Tutorial: How to Sew the Cameron Placket
This tutorial is to support the neckline placket instructions in the Cameron Pattern booklet found on pages 27-35.
This tutorial uses dark blue thread to clearly show stitching. Be sure to use matching thread when sewing your Cameron.
To get started, make sure the interfacing is applied to the wrong side of all four neck placket pieces and the pattern markings are transferred to the fabric.
Sew each Right Neck Placket to their respective Left Neck Placket with right sides together. 1/2” seam allowance. Press seams open.
Place the two assembled neck plackets right sides together and clip or pin in place along the inside curve.
Sew the inner curve with 1/2” seam allowance. At the tabbed end, sew all the way around and stop at the outer notch. Be sure to make sharp pivots around the pattern markings in the placket tab. To make a sharp pivot, leave the needle in the fabric, lift up the presser foot and rotate fabric.
Make a series of snips along the seam allowance of the inner curve.
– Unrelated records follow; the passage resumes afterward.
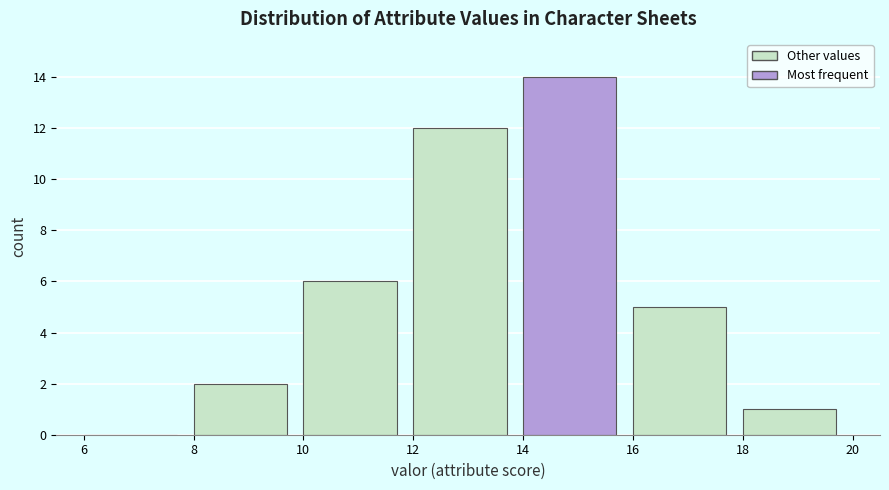

What is the height of the bar covering 10 to 12 on the x-axis? The values are not printed on the chart, so give them approximately, as read against the axis.

6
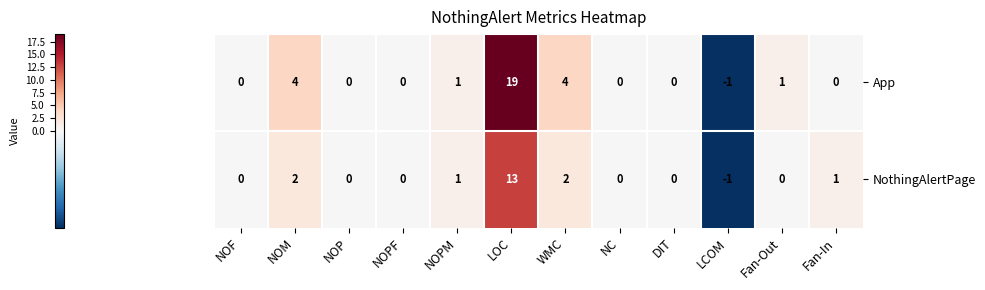

What is the difference between the App values at LOC and NOPF?

19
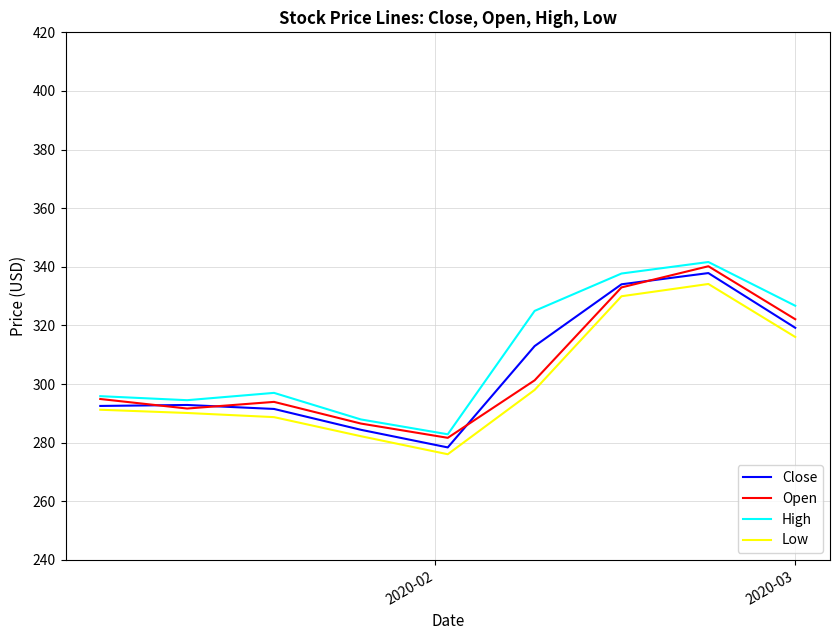

What is the difference between the second highest and second lowest values in the High series?

49.8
Snip to the line of stitching but not through it. If the seam can be pulled to a straight line, there are enough snips. If not, add a few more on each side.
In the tab area, clip a wedge to the line of stitching at each pattern marking. Then trim the seam allowances to 1/4”. This will help reduce bulk.
Firmly press one side of the seam allowances in toward the tab.
Fold the tab area right side out and press. Note, it can be a bit tricky to get it folded to the right side. Using the non-ink end of a pen may help to push the end up the tap up.
Press the whole length of the seam allowance toward the side as shown.
Note: Be sure to press the seam allowance to the correct side.
From the right side of the neck placket, understitch the seam allowance 1/16” from the edge. Stop sewing just above the tap area.
After understitching the seam allowance, neatly press the seam of the neck placket with wrong sides together.
Staystitch along the edge of the neck placket 1/2” from the edge. Then fold the fabric in along the stitching line and firmly press.
Note: Be sure to fold and press the correct side of the placket for this step. Follow the picture for guidance.
Sew a line of stay stitching around the neckline opening, 1/2” from the edge. Use the pattern markings to make sharp pivots by the front center. To make a sharp pivot, leave the needle in the fabric, lift up the presser foot and rotate fabric.
Clip the front neckline corners. Clip to the stay stitching but not through it.
Clip or pin the neck placket to the right side of the blouse neckline. Line up the center back of the placket with the center back of the blouse neckline and line up shoulder notches as the placket is clipped or pinned in place.
Note that the seam allowance on the tab end will stop right at the pattern marking on the blouse. The seam allowance of the straight end of the placket will extend 1/2” past the pattern marking on the blouse.
Sew with 1/2” seam allowance. Note again the seam allowance of the straight end of the placket extending beyond the pattern marking on the blouse and the seam allowance of the tabbed end stopping right at the pattern marking.
Press the seam allowance toward the placket. Then flip the placket through the neckline so the underside of the placket is on the wrong side of the blouse and the upper placket is on the right side of the blouse. Press in place.
Carefully pin the underside of the placket right along the seam of the upper placket. The pressed edge of the underside of the placket should extend just past the seam of the upper placket, enough to catch about 1/8” with the pins.
From the right side, carefully stitch in the ditch along the whole length of the placket, catching just about 1/8” of the placket edge on the inside of the blouse.
It’s difficult to get the sewing line perfectly straight on the inside for this step, so don’t be too hard on yourself if it doesn’t look perfect.
Starting at the straight end of the placket, top stitch all the way around the permitter of the placket 1/4” from the edge. Take care to make sharp pivots around the tab. It can be helpful to transfer pattern markings again to help guide stitching.
Press the center neckline raw edge down.
Position the straight end of the placket over the center neckline raw edge. Then place the tabbed end of the placket on top. Stitch all layers together right along the folded crease in the center neckline raw edge.
Trim the layers underneath the placket tab to 1/8” and 1/4” and clip the corners so the edges don’t peek out the sides.
With the placket tab laying flay against the blouse, sew a second line of stitching 1/4” below the first line through all layers. This conceals the raw edges and secures the tab to the blouse.
Finally, sew a few stitches on top of the existing stitches in the V of the tab to secure it also to the blouse.
That’s it! Congratulations on completing the Cameron placket!